Turn the data below into a numbered list with one line per item, leaving out blank lines and the pictures.

=====

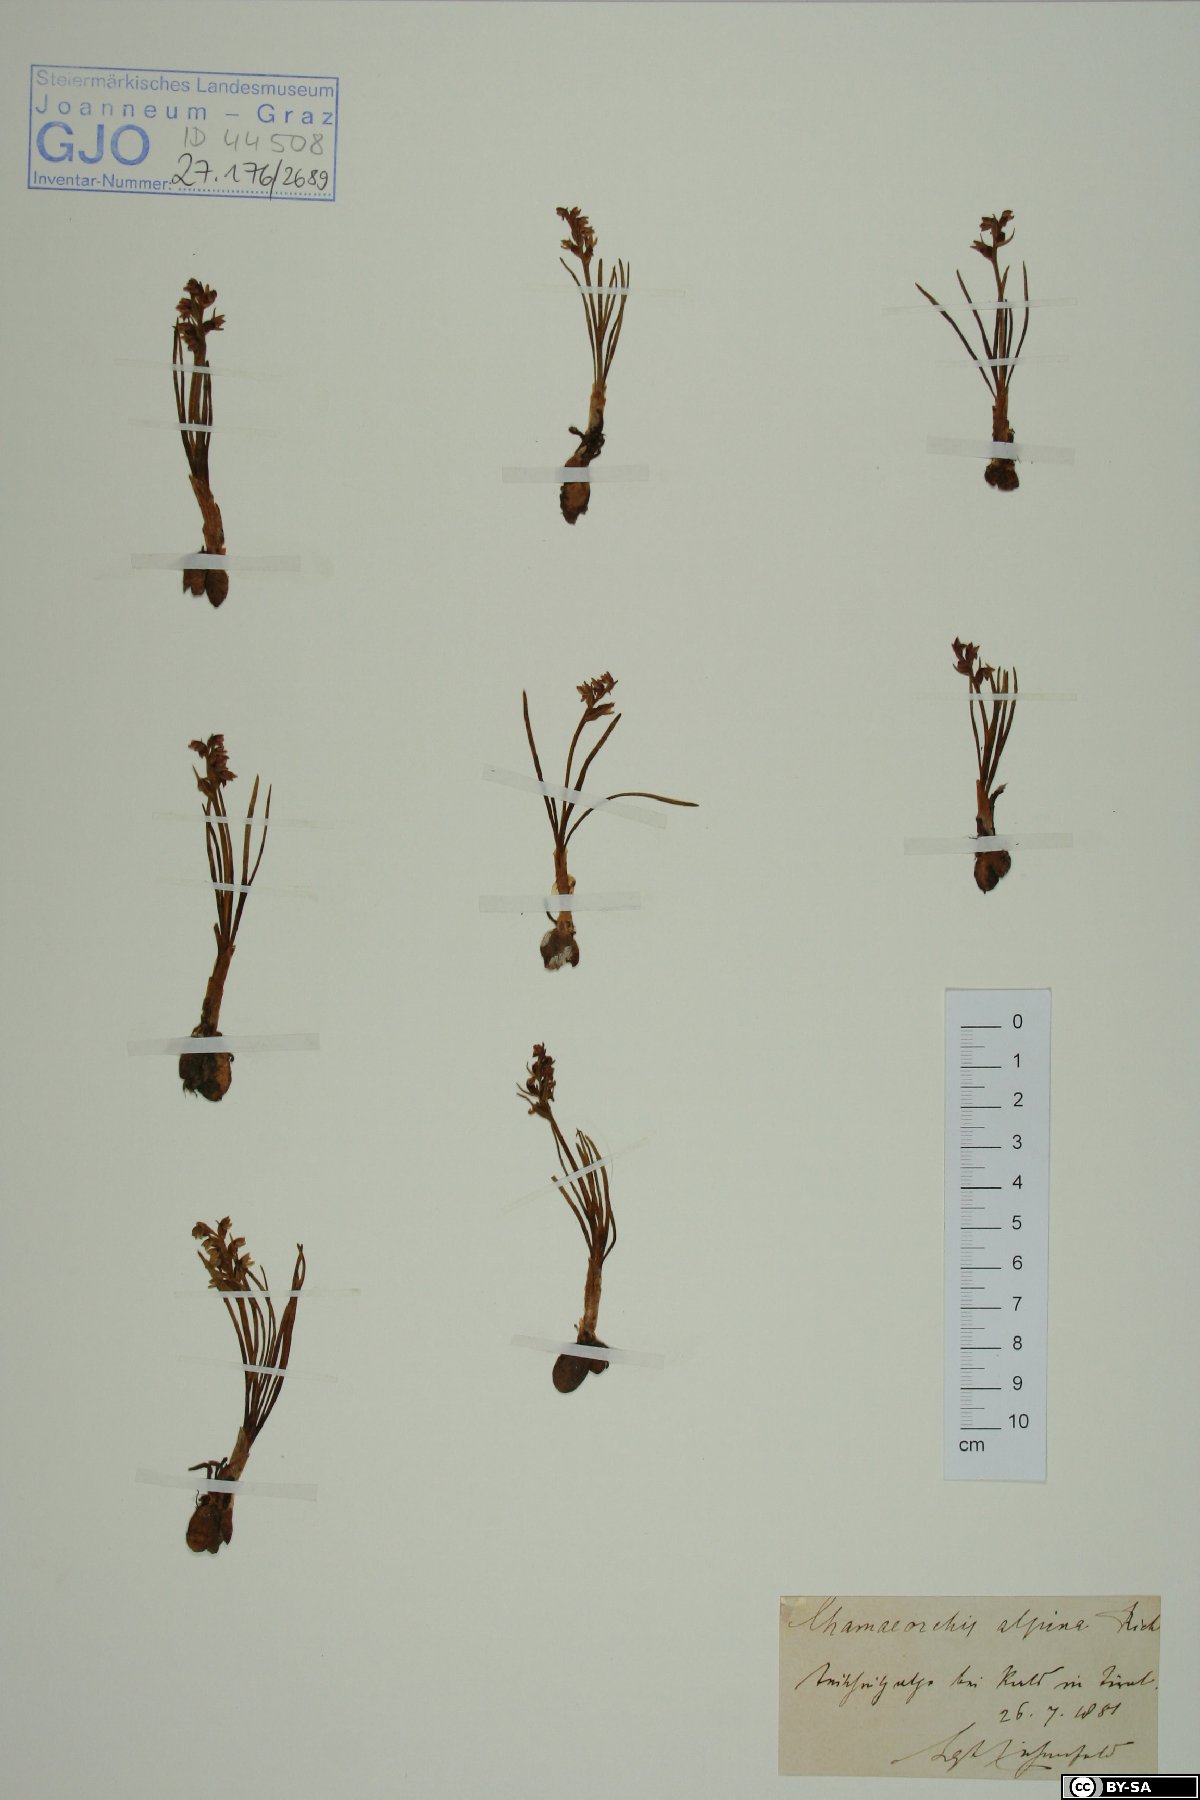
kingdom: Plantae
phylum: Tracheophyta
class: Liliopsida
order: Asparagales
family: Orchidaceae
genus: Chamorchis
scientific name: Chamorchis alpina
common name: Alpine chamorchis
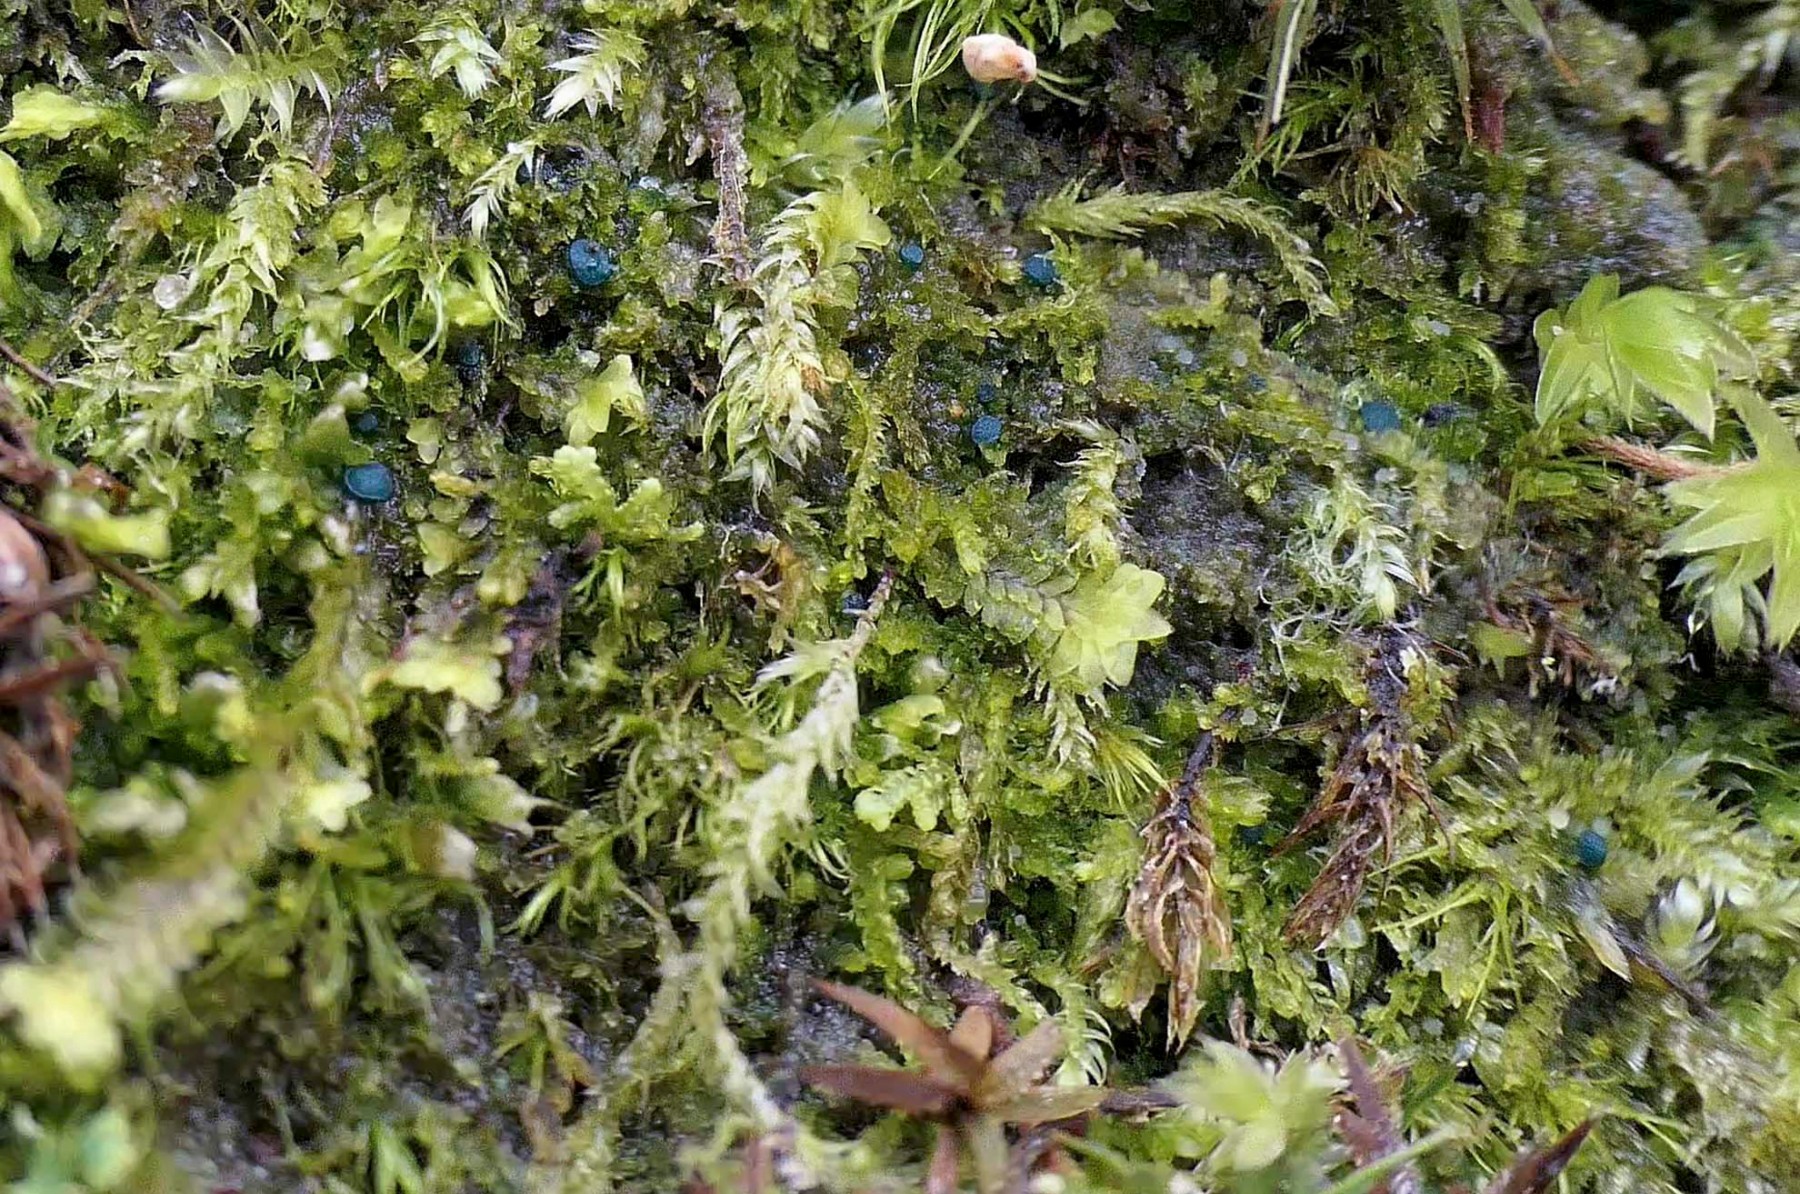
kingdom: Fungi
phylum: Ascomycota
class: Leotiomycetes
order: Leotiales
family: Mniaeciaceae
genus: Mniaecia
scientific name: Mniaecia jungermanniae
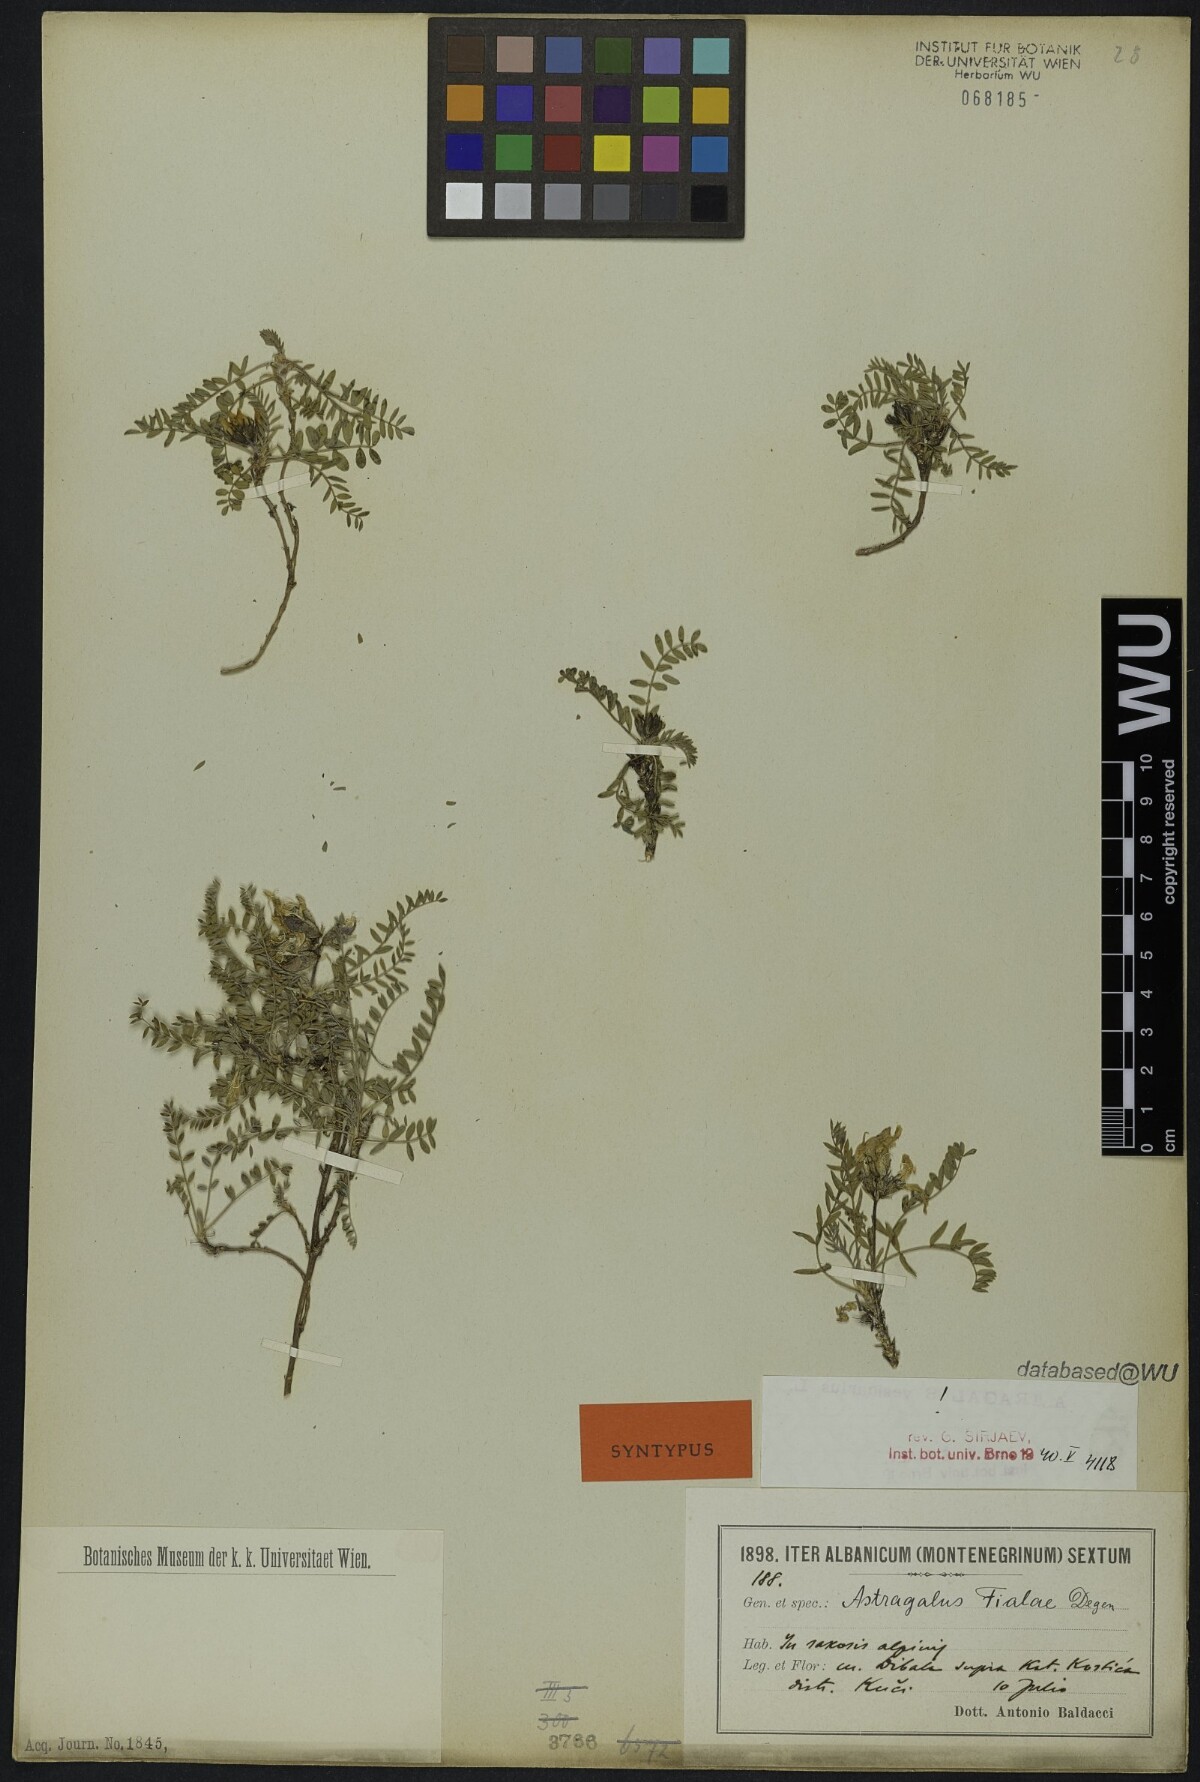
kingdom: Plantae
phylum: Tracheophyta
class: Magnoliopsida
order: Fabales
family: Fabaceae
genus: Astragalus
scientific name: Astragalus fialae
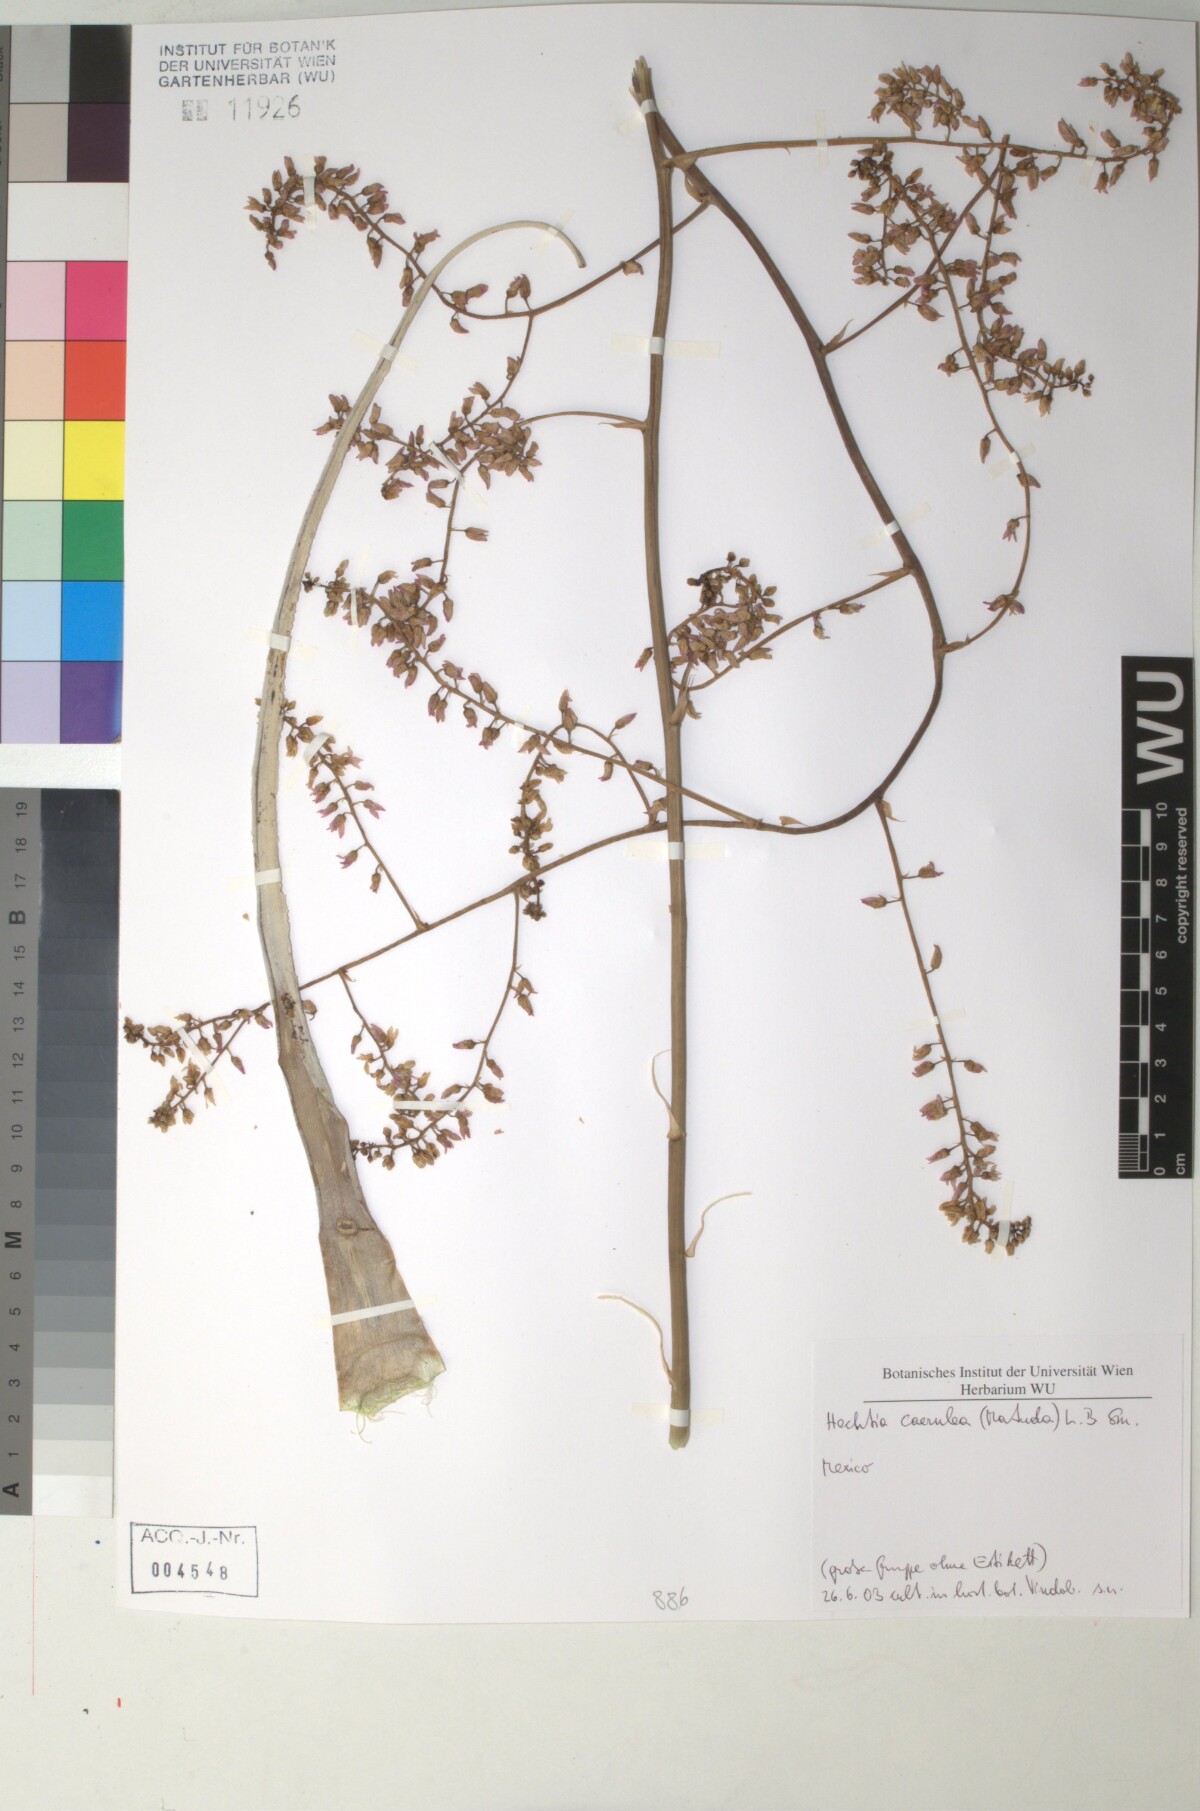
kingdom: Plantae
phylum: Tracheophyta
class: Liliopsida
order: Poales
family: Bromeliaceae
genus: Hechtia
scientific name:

=====

FINAL RESULT:
1. kingdom: Plantae
2. phylum: Tracheophyta
3. class: Liliopsida
4. order: Asparagales
5. family: Orchidaceae
6. genus: Chamorchis
7. scientific name: Chamorchis alpina
8. common name: Alpine chamorchis
9. kingdom: Fungi
10. phylum: Ascomycota
11. class: Leotiomycetes
12. order: Leotiales
13. family: Mniaeciaceae
14. genus: Mniaecia
15. scientific name: Mniaecia jungermanniae
16. kingdom: Plantae
17. phylum: Tracheophyta
18. class: Magnoliopsida
19. order: Fabales
20. family: Fabaceae
21. genus: Astragalus
22. scientific name: Astragalus fialae
23. kingdom: Plantae
24. phylum: Tracheophyta
25. class: Liliopsida
26. order: Poales
27. family: Bromeliaceae
28. genus: Hechtia
29. scientific name:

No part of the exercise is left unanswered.